Dudy mengatakan polisi juga turun tangan karena ada korban jiwa. Dia menyerahkan pengusutan tersebut ke polisi.
"Kemudian karena ada korban jiwa, itu kepolisian juga sudah melakukan penyidikan. Nah, itu kami juga serahkan ke kepolisian untuk penyidikannya," tutur Dudy.
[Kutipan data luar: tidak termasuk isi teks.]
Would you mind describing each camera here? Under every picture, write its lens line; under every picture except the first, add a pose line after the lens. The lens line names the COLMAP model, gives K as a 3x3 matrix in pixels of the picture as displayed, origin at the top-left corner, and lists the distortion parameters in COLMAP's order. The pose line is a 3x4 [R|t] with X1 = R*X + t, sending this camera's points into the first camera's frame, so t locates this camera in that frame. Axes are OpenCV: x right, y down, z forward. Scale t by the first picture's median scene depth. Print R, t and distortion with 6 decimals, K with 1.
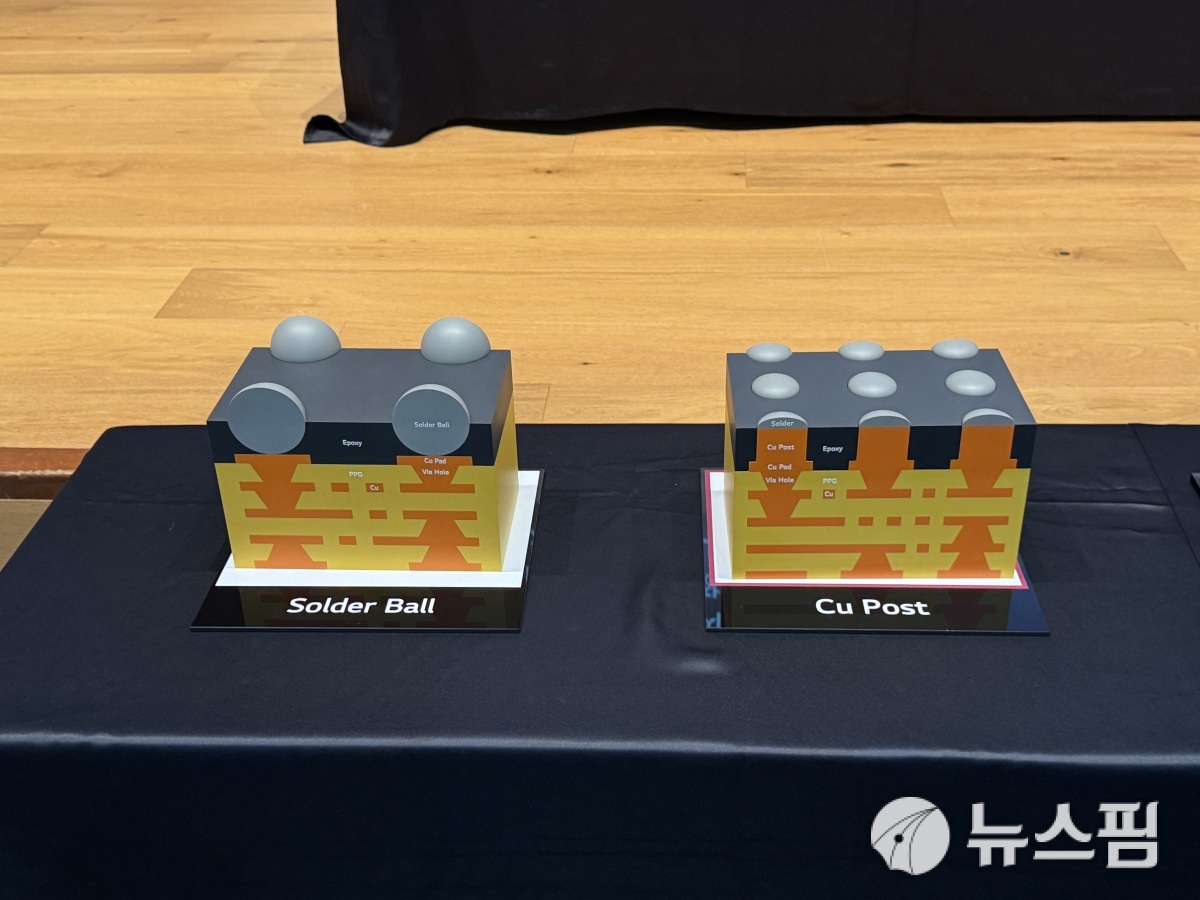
lens RADIAL K [[1368.9, 0, 602.7], [0, 1368.9, 448.8], [0, 0, 1]] dist [0.041906, 0.000000]
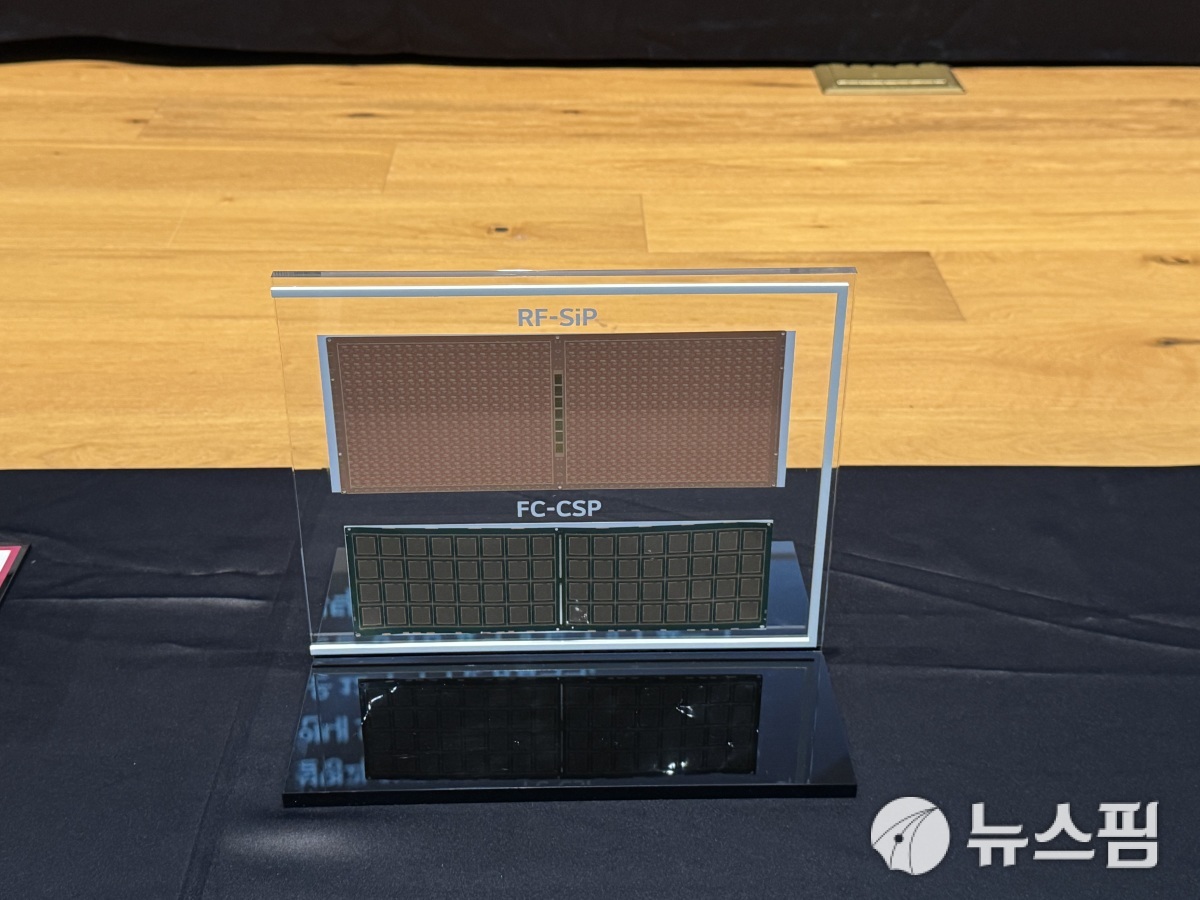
lens RADIAL K [[1517.1, 0, 601.6], [0, 1517.1, 447.8], [0, 0, 1]] dist [0.172833, 0.000000]
pose [[0.997000, -0.001599, 0.077390, 0.288223], [0.004237, 0.999415, -0.033925, -0.001097], [-0.077290, 0.034151, 0.996424, 0.185598]]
Dia mengatakan proses penyelidikan oleh KNKT juga masih berjalan. Belum ada hasil akhir dari penyelidikan KNTK terkait kecelakaan yang menyebabkan 16 orang meninggal dunia itu.
"Ya masih berlangsung (penyelidikan KNKT), masih berlangsung. Karena ada beberapa hal juga yang masih kami didalami," ucapnya.
Sebelumnya, Soerjanto Tjahjono mengatakan KA Argo Bromo Anggrek, yang kini bernama KA Anggrek, mendapat sinyal hijau saat ada KRL yang berhenti lebih lama di Stasiun Bekasi Timur gara-gara ada taksi tertabrak KRL lain. Dia menyebut hal itu membuat KA Anggrek tetap melaju.
Hal itu disampaikan Soerjanto dalam rapat kerja Komisi V DPR RI dengan Menhub Dudy Purwagandhi, KNKT, hingga KAI terkait tabrakan kereta dengan KRL di Stasiun Bekasi Timur bulan lalu. Dia menyebut saat itu KA Anggrek mendapatkan sinyal hijau ketika melintasi titik J12. KA Anggrek bergerak ke arah timur atau dari Stasiun Bekasi menuju Stasiun Bekasi Timur.
Kemudian, pada pukul 20.52.12 WIB, KA Argo Bromo Anggrek menabrak KRL 5568A yang tengah berhenti di Stasiun Bekasi Timur. Ketua Komisi V DPR Lasarus lalu memotong penjelasan Soerjanto. Dia mempertanyakan apakah benar KA Argo Bromo Anggrek mendapatkan sinyal hijau ketika melintas di jalur antara Stasiun Bekasi dan Stasiun Bekasi Timur.
"Sebentar, sebentar, Pak. Kita tidak mencari siapa yang salah Pak ya. Berarti kesimpulan yang didapat oleh KNKT waktu terjadi tabrakan antara kereta dengan mobil, terus bergeraklah kereta Argo Bromo Anggrek dan terjadilah menabrak kereta Commuter Line itu sinyalnya sudah hijau Pak ya?" tanya Lasarus.
"Sinyalnya hijau, Pak," jawab Soerjanto.
Lasarus menyebut seharusnya sinyal jalur tersebut merah karena ada KRL 5568A yang berhenti di Stasiun Bekasi Timur. KRL menuju Cikarang itu berhenti karena ada kerumunan warga setelah insiden KRL tertemper taksi hijau di jalur arah Jakarta.
"Harusnya merah kan Pak ya? Karena di depan ada obstacle," tutur Lasarus.
"Nanti kami jelaskan berikutnya," timpal Soerjanto.
"Berarti di situ itu kesimpulannya sinyalnya hijau maka dia bergerak?" tanya Lasarus.
"Maka dia bergerak," jawab Soerjanto.